INPUT:
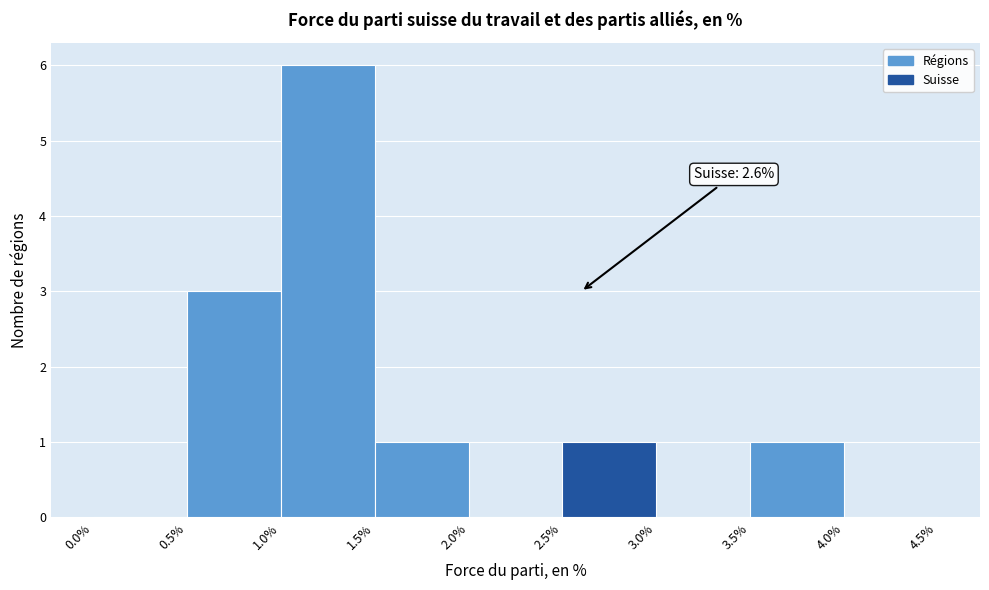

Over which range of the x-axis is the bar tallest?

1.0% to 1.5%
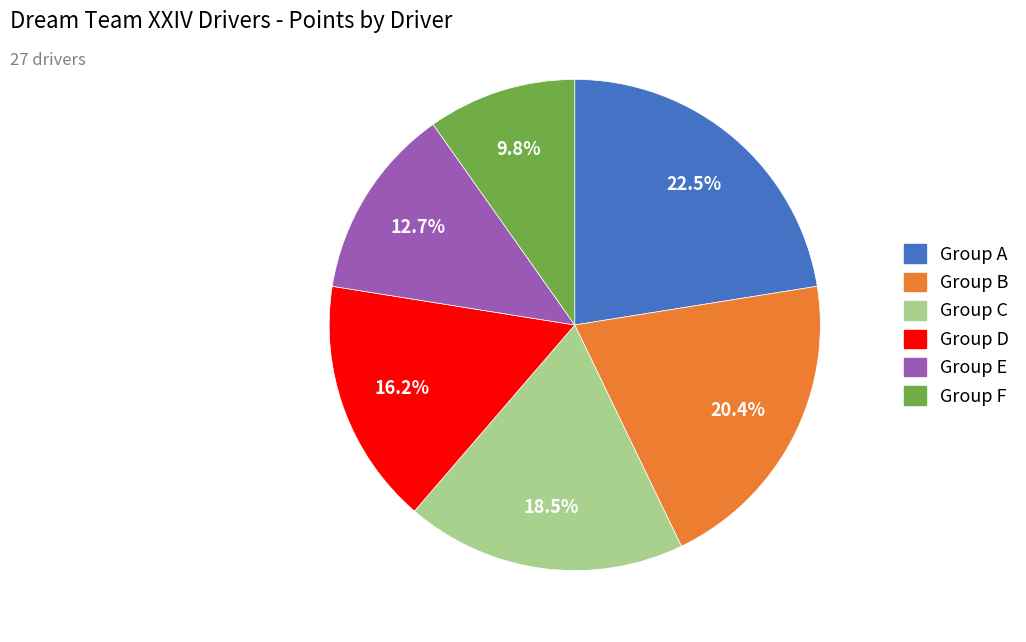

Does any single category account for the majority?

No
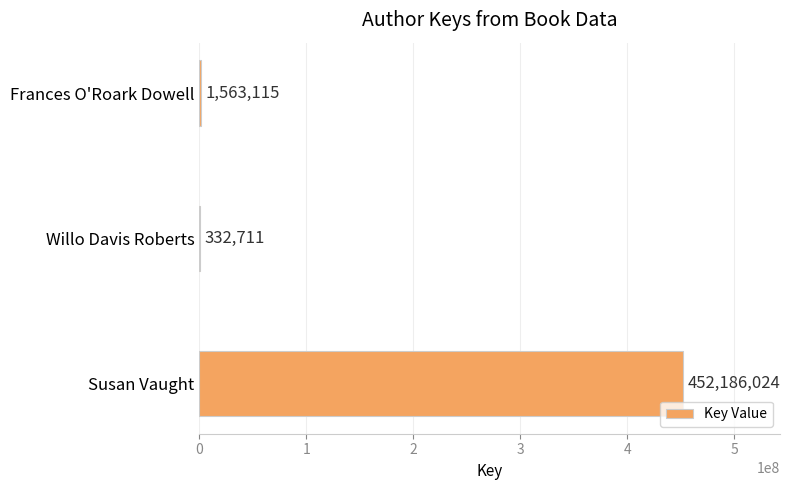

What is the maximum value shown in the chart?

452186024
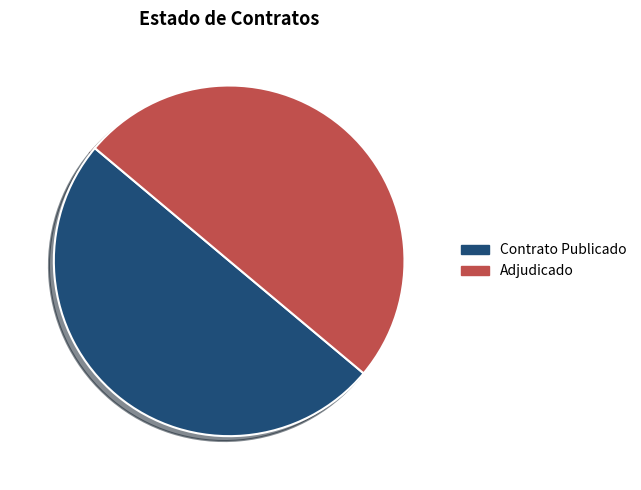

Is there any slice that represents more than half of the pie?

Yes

WHAT IS EXPECTED: Return every line of the records above without changes, leaving out the pictures.

ANSWER TO THE PROBLEM:
Over which range of the x-axis is the bar tallest?

1.0% to 1.5%

Does any single category account for the majority?

No

What is the maximum value shown in the chart?

452186024

Is there any slice that represents more than half of the pie?

Yes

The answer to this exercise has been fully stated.